Text:

The Inconvenient Truth About Cheap Food and Obesity: It's Not Farm Subsidies The Inconvenient Truth About Cheap Food and Obesity: It's Not Farm Subsidies

The Inconvenient Truth About Cheap Food and Obesity: It's Not Farm Subsidies

by Robert Paarlberg

April 6, 2011

Pop quiz: What mistaken belief about food is endorsed by both the libertarian right and the foodie left?

Answer: That farm subsidies make unhealthy foods artificially cheap.

This myth gained currency thanks to Michael Pollan’s runaway 2006 bestseller, The Omnivore’s Dilemma, which blamed America’s bad eating habits on corn and soy, made cheap and ubiquitous by farm subsidies. More recently, the Cato Institute, and even George Will, have made the same claim.

Any complaint that food prices are too low might seem bizarre today, since world grain prices hit their highest levels in 30 years in 2008 and are now back up again. Yet this did not stop columnist Mark Bittman from reminding his New York Times readers that the price we pay for corn, soy, chicken, pork, beef, and high-fructose corn syrup is “unjustifiably low” because of farm subsidies.

Nothing could be farther from the truth. Our federal farm programs are designed to supplement the income of farmers, not subsidize the production of food. Most federal farm support programs either give cash to farmers whether they grow more crops or not, or boost farm income by raising crop prices through import restrictions, market controls, or temporary land set-asides, all of which make food artificially expensive, not artificially cheap.

For example, the federal sugar program uses a “tariff rate quota” to restrict the entry of less expensive foreign sugar into the United States market, which drives up the consumer price of all sweeteners, including high-fructose corn syrup. If our sugar program were eliminated, the price for most sweeteners would fall by 15 percent. We also place tariff rate quotas on imports of less expensive beef from South America. Our dairy program, in addition to import tariffs, employs “marketing orders” to prevent low-cost Midwest milk from gaining market share in high-cost regions such as the Northeast, making dairy products artificially expensive, not artificially cheap. Our Conservation Reserve Program takes farmland out of production in Kansas, driving up the price of wheat.

Exercise requirements:
According to the text on farm subsidies and cheap food, by how much would the price of most sweeteners fall if the federal sugar program were eliminated?

Extracted records:
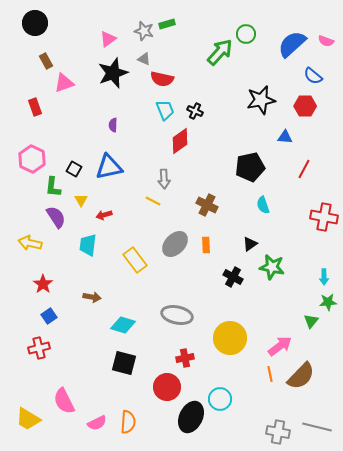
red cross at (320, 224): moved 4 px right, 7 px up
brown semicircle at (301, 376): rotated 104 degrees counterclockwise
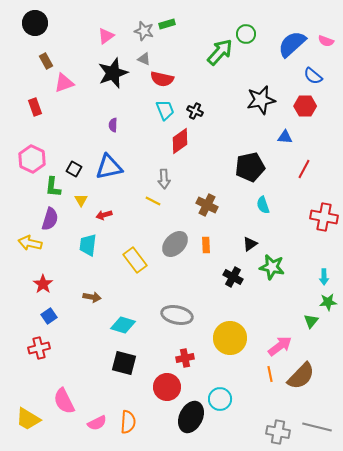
pink triangle at (108, 39): moved 2 px left, 3 px up
purple semicircle at (56, 217): moved 6 px left, 2 px down; rotated 50 degrees clockwise
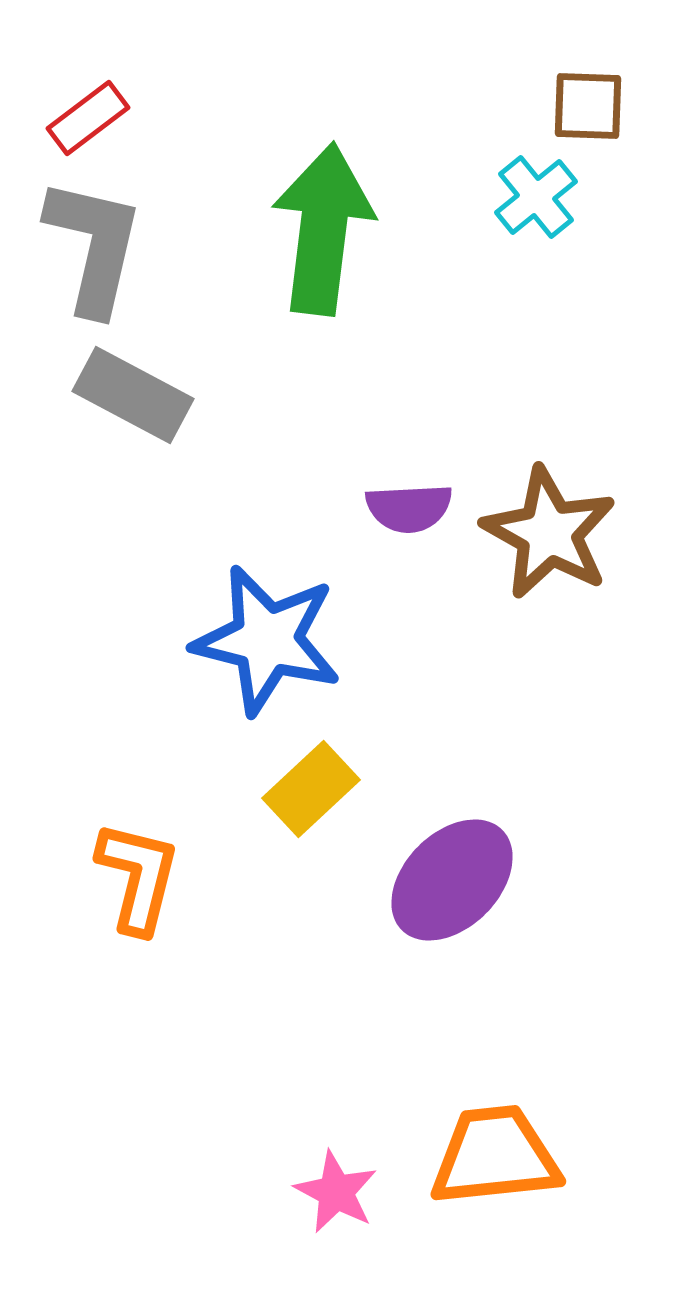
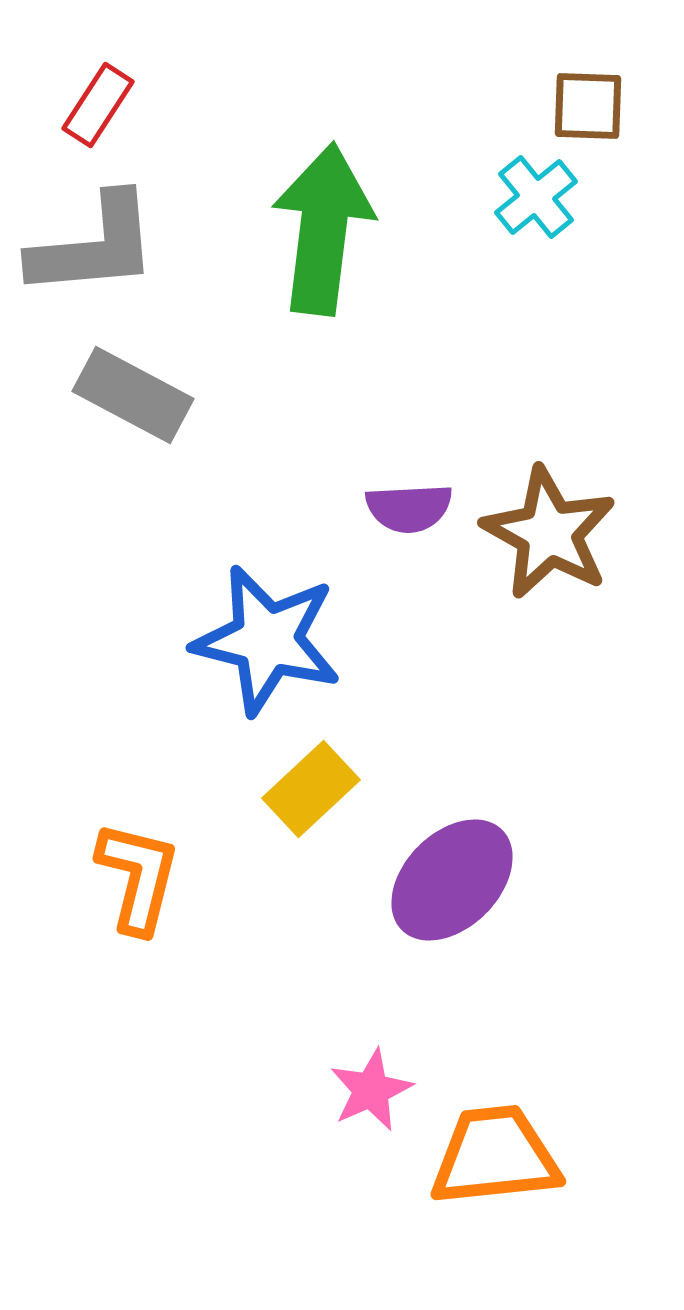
red rectangle: moved 10 px right, 13 px up; rotated 20 degrees counterclockwise
gray L-shape: rotated 72 degrees clockwise
pink star: moved 35 px right, 102 px up; rotated 20 degrees clockwise
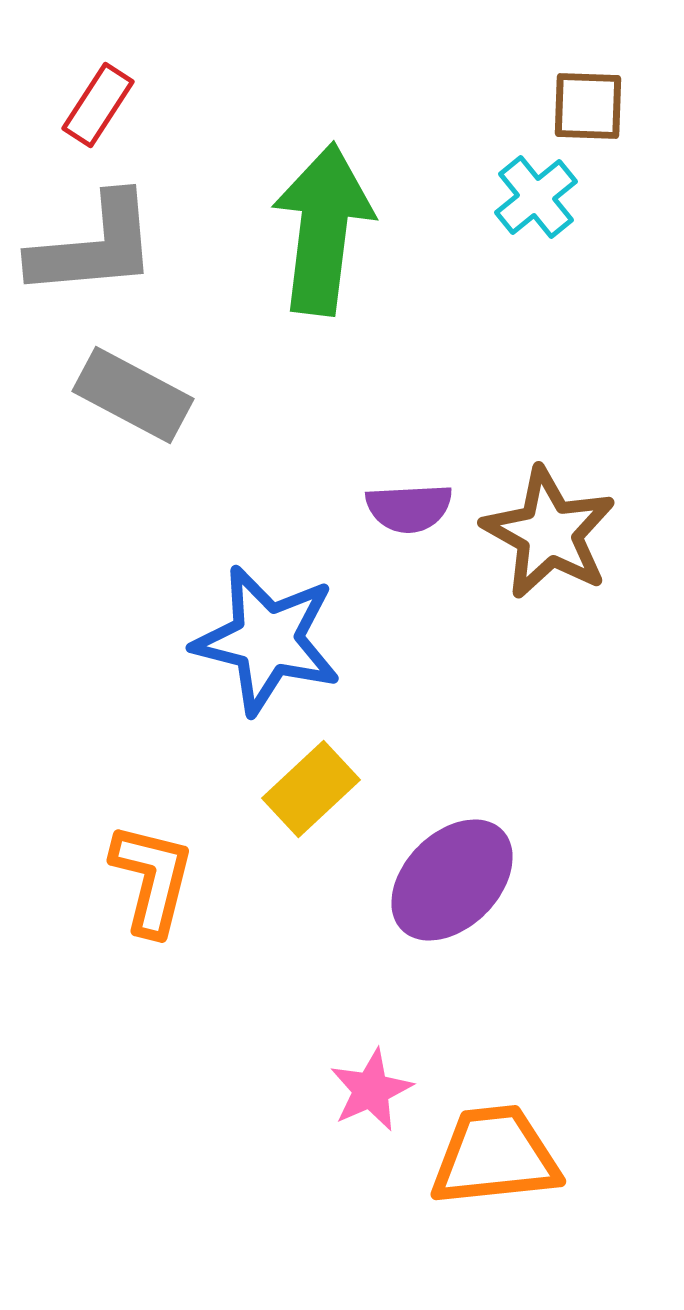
orange L-shape: moved 14 px right, 2 px down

Solution to this task:
By 15 percent.